Au Moyen Âge, le jeune Siegfried (Paul Richter) découvre au bord du Rhin l’or caché des Nibelungen, leur vole le filet qui rend invisible ou fait prendre une autre apparence, tue un dragon et devient invulnérable en se baignant dans son sang. Mais une feuille d’arbre se pose sur son dos et empêche la protection d’agir à cet endroit. Désireux d’épouser Kriemhild (Margarethe Schön), la sœur de Günther (Theodor Loos), le roi des Burgondes, il accepte d’aider ce dernier à combattre et à séduire la reine Brunhild (Hanna Ralph) en prenant son apparence. Ayant accompli cette mission, il épouse Kriemhild. Bientôt, Brunhild apprend la vérité sur la supercherie dont elle a été victime et décide de se venger en obligeant Günther à faire tuer Siegfried par Hagen (Hans Adalbert von Schlettow). Ayant convaincu Kriemhild, par la ruse, de lui révéler l’endroit vulnérable chez son mari, Hagen en profite pour le transpercer mortellement de sa lance au cours d’une chasse en forêt. Furieuse d’avoir été trompée et trahie par les siens, Kriemhild quitte la cour de son frère, épouse Attila (Rudolf Klein-Rogge), le roi des Huns, et prépare sa vengeance. Elle invite les Burgondes au camp de son nouvel époux, organise leur massacre, tue Hagen et meurt à son tour.

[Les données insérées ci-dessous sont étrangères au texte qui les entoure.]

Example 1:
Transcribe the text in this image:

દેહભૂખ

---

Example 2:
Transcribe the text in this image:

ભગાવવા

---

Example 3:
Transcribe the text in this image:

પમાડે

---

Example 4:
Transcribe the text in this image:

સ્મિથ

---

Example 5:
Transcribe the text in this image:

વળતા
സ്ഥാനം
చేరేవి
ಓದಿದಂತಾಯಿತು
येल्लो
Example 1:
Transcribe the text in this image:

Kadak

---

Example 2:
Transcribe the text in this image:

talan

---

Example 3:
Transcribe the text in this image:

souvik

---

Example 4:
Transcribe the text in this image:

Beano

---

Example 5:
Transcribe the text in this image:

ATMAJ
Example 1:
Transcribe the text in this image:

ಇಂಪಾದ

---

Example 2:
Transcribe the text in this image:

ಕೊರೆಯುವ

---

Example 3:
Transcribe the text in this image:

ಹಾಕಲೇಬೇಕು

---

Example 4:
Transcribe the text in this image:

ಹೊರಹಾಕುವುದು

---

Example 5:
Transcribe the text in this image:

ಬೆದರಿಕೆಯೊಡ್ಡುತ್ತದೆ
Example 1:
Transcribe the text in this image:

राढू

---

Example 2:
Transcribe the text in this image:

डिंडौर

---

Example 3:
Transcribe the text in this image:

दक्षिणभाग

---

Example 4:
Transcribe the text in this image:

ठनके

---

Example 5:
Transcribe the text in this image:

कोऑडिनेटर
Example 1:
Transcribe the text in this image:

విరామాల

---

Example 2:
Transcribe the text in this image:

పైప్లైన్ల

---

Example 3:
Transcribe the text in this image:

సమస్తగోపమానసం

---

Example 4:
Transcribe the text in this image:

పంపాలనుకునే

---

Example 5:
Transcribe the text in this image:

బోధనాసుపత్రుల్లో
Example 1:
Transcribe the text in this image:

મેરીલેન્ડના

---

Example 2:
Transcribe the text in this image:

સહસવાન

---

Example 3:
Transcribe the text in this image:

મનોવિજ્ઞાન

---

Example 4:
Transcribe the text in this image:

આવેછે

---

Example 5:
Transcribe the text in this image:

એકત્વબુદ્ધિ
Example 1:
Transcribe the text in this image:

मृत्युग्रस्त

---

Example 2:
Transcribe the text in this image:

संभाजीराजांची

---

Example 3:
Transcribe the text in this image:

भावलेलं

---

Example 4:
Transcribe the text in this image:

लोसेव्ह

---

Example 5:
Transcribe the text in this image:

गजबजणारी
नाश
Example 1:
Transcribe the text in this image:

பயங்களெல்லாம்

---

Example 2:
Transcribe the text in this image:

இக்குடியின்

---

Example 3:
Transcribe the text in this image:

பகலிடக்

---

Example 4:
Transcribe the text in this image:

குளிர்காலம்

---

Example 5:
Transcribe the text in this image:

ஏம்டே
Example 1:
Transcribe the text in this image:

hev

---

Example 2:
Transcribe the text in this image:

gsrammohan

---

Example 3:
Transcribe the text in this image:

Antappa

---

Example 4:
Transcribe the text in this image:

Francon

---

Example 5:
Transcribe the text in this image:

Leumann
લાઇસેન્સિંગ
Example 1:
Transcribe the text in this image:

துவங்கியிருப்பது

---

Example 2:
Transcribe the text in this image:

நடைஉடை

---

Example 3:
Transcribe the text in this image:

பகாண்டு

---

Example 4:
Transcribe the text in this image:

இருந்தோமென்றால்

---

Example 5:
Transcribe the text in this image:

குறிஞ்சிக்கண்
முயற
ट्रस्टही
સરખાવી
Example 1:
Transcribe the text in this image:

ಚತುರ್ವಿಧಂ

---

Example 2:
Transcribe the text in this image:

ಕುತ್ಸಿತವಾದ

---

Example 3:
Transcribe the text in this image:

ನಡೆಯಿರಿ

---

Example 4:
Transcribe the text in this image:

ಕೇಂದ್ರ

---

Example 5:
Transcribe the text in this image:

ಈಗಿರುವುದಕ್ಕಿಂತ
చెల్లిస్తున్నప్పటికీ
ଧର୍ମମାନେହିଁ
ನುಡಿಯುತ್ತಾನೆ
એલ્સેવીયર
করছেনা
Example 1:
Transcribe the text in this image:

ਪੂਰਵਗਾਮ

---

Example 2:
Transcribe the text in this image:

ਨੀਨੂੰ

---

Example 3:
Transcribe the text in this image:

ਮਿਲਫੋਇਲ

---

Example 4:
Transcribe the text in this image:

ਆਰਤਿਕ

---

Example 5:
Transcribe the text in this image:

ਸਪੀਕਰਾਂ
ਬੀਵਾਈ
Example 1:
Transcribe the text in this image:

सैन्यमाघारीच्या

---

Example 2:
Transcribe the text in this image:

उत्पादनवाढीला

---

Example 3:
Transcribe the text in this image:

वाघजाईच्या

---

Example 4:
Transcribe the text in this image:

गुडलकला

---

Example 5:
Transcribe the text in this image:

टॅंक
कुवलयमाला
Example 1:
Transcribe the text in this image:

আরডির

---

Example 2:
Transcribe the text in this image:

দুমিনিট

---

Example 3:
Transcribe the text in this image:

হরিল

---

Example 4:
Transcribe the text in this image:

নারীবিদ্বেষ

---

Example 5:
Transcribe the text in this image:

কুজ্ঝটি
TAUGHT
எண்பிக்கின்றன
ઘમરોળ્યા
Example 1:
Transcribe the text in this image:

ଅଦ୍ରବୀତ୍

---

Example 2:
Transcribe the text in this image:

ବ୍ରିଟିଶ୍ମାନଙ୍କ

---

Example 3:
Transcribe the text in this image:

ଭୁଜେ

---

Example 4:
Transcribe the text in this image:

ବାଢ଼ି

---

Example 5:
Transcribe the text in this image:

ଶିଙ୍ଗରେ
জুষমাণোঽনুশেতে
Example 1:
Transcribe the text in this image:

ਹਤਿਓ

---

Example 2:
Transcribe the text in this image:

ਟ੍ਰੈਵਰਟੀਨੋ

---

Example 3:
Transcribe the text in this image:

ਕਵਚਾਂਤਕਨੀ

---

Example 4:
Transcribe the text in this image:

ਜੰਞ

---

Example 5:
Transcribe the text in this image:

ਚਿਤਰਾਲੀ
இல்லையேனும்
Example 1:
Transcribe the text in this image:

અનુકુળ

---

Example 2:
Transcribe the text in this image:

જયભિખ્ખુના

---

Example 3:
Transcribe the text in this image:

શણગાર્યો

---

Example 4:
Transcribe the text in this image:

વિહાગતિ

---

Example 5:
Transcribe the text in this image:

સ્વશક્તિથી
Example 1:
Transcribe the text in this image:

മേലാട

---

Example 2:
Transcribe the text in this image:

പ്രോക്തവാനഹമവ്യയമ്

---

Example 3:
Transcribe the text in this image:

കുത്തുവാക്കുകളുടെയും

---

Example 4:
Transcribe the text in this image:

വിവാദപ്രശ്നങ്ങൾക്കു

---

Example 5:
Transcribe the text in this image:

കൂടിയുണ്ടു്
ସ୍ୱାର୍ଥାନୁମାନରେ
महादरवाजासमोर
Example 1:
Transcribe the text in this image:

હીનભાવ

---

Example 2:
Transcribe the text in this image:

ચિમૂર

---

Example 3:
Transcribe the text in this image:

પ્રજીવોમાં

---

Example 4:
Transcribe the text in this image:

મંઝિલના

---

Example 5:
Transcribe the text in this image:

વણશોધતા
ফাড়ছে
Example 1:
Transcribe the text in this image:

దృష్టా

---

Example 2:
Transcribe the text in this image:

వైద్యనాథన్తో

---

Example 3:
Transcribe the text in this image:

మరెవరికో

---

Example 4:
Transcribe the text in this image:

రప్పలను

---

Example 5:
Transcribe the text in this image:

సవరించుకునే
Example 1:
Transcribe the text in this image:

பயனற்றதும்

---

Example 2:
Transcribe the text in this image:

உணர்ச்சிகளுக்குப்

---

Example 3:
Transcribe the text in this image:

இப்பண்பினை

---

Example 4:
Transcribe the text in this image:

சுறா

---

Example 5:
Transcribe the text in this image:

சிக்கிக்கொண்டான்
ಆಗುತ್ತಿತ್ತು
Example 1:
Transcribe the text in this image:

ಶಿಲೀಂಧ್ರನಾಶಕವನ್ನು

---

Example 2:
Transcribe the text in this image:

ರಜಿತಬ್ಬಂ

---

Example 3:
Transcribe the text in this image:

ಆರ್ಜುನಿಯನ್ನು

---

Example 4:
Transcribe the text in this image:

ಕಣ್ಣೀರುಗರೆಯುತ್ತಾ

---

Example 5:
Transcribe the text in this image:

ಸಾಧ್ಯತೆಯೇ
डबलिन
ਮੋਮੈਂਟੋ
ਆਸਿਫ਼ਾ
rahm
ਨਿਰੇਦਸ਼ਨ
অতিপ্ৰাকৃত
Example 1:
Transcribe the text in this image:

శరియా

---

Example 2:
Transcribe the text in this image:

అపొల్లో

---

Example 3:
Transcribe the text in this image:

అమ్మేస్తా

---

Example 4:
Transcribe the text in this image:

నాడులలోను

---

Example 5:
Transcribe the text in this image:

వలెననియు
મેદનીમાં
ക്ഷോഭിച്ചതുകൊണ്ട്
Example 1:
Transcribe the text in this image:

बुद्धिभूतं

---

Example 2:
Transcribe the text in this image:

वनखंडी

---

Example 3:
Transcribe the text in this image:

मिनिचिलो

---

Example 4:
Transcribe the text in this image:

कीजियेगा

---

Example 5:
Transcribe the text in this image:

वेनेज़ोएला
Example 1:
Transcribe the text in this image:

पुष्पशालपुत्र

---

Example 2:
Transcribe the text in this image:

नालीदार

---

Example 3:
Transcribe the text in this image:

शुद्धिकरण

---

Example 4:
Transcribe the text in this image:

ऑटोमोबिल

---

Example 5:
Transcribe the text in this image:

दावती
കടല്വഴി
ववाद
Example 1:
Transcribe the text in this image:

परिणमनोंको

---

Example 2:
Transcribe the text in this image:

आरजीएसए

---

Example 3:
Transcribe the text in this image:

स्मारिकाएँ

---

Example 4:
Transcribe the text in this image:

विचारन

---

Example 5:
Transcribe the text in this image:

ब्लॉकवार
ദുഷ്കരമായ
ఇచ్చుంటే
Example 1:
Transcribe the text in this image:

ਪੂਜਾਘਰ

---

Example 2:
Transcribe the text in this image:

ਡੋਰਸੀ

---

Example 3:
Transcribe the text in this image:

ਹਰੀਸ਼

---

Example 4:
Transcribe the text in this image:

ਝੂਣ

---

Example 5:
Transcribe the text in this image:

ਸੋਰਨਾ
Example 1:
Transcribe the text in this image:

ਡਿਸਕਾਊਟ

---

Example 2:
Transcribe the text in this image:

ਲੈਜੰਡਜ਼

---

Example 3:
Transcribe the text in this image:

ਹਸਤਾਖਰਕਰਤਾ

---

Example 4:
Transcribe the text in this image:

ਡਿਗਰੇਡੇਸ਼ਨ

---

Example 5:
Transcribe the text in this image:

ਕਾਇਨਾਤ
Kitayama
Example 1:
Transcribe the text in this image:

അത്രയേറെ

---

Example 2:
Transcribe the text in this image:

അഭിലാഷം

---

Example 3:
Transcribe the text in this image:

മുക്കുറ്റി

Inspiré de légendes germaniques et d’une saga nordique, le film se divise en deux parties de plusieurs chants : la Mort de Siegfried (Siegfrieds Tod) et la Vengeance de Kriemhild (Kriemhilds Rache). Le réalisateur Fritz Lang l’a dédié au peuple allemand. C’est une production coûteuse et spectaculaire qui va influencer considérablement le cinéma de son époque. Plus tard, Eisenstein a déclaré s’en être souvenu pour son Alexandre Nevski (Aleksandr Nevskij, 1938).

La mise en scène de Fritz Lang privilégie ici un travail sur la lumière, l’espace et les formes. L’esthétique des plans, l’ingéniosité des truquages et la beauté de la photographie ne sont pourtant pas les seules qualités de ce diptyque : c’est aussi une réflexion amère sur la puissance, le mensonge et la vengeance, trois des thèmes favoris du réalisateur. L’aspect géométrique et rituel de la première partie contraste avec les courbes et les lignes brisées de la seconde, comme si Lang montrait ainsi la différence essentielle entre deux formes de barbarie : celle des lois et coutumes burgondes et celle, déchaînée, des Huns. Mais chacune a sa propre cruauté et paradoxalement Attila peut être perçu comme plus humain que Günther et sa cour.

Œuvre aussi monumentale que désespérée, les Nibelungen est empreint d’un romantisme noir remarquablement cinématographié.